Se não pela justiça, ao menos pela bondade

722px Langenzenn Stadtkirche Fenster Wilhelm II 5Não se podendo, em nome da justiça de Deus, objetar coisa alguma concludente contra o inferno, recorre-se à sua bondade.

“Deus é bom; portanto, não pode, após alguns séculos, ficar insensível às penas de almas criadas por ele.”

Sim, Deus é bom: a sua clemência e a sua misericórdia são infinitas, e os seus divinos atributos permanecem para sempre. Deveria a bondade excluir a justiça, ou seja, Deus exercer a misericórdia com detrimento da sabedoria, sem levar em conta nossos atos livres e culpados?

Sobre a terra, Deus para com os pecadores, dá livre curso à sua clemência e à sua bondade: ensinamentos, ameaças, socorros, sacramentos, Redenção, enfim, dá-lhes tudo e de tudo abusam do modo mais deplorável. Desse modo, após abuso, em lugar da bondade que se tornaria fraqueza, Deus substitui pela justiça. Digamos mais: a justiça tem que ser inexorável em proporção à bondade e ao amor ultrajado. Com razão, Dante coloca sobre a porta do inferno esta palavra eminentemente verdadeira: “Sou a obra do eterno amor!” Com efeito, aqueles que abusaram dos dons de Deus não têm mais o direito de solicitar novos benefícios de sua misericórdia; e as penas, mesmo eternas que a sua justiça lhes impõe, não são mais graves que o pecado por eles cometido, e talvez estejam abaixo da ultrajante ingratidão que tiveram para com o Criador.

Além disso, os condenados são os únicos responsáveis por seu eterno castigo. Violando as leis de Deus livre e conscientemente, incorreram no castigo destinado à sua culpa e renunciaram à eterna Bem-aventurança. Dela serão, portanto, eternamente privados. Do mesmo modo que aquele que arranca seus olhos, fica para sempre cego, embora lastime o seu ato de loucura e brutalidade, assim o pecador que, por si próprio, se exclui do Céu, será eternamente privado das divinas e celestiais claridades. Deus não é mais obrigado a restituir-lhe o Céu como a curar aquele que voluntariamente se privou da vista[1].

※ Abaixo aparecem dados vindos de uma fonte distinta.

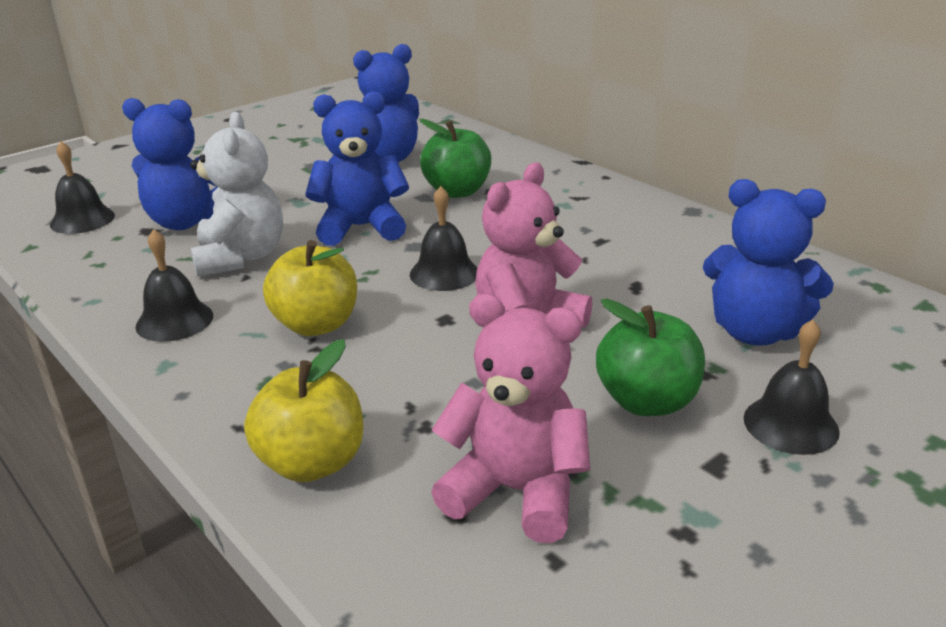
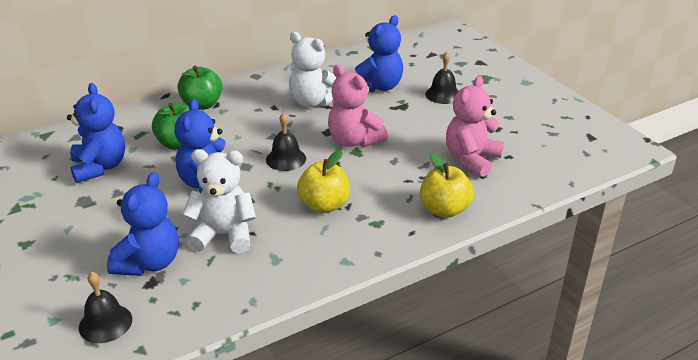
camera: 80 degrees left, 5 degrees up
(174, 320) = (297, 260): black bell -> none
(641, 271) = (313, 102): none -> white teddy bear
(647, 401) = (421, 121): green apple -> green apple (202, 105)

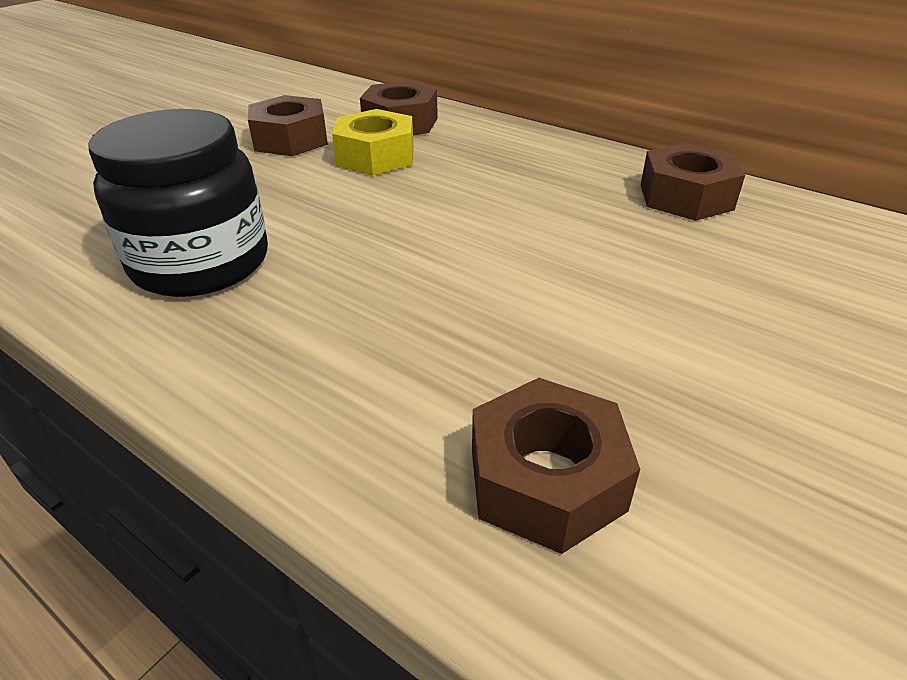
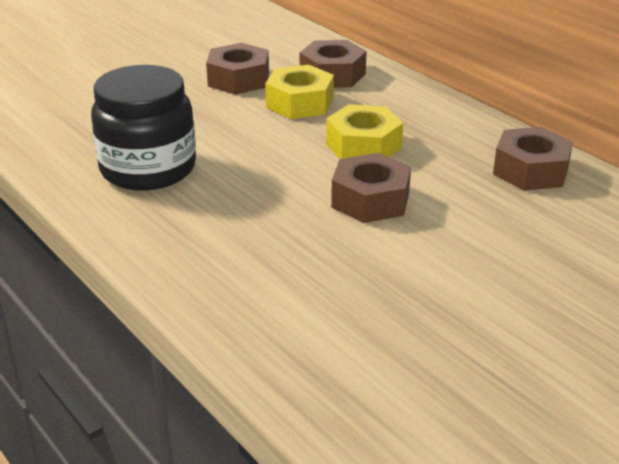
camera: 15 degrees right, 5 degrees down
(476, 195) = (363, 146): none -> yellow nut
(546, 480) = (314, 327): brown nut -> brown nut (370, 200)

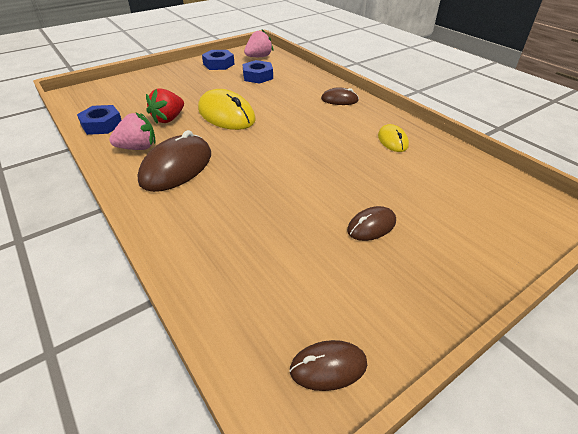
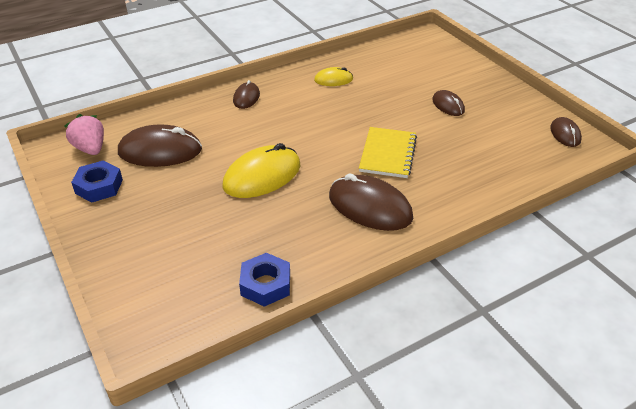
camera: 85 degrees left, 0 degrees up
(138, 148) = (328, 241): pink strawberry -> none
(168, 119) = (262, 223): red strawberry -> none
(258, 76) = (160, 151): blue nut -> brown mouse
(259, 177) = (388, 154): none -> yellow notebook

Essas simples razões esclarecem que a recompensa que mereceremos após a morte é sempre de acordo com a justiça e proporcionada aos atos que praticamos nessa vida. Por isso, é sapiencial o conselho do Eclesiástico: “Pensa em teus novíssimos e não pecarás eternamente” (Eclo 7, 40).  Aquele que medita na gravidade da sua eterna recompensa, não será capaz de viver uma vida de libertinagens que o afasta da eternidade feliz. Tudo o que acontece nessa terra é passageiro demais para trocarmos por aquilo que é eterno.

Por Odair Ferreira


[1] Baseado em Curso de instrução religiosa, por Mons. Cauly. Tomo IV. São Paulo: Livraria Francisco Alvez e Cia, 1914.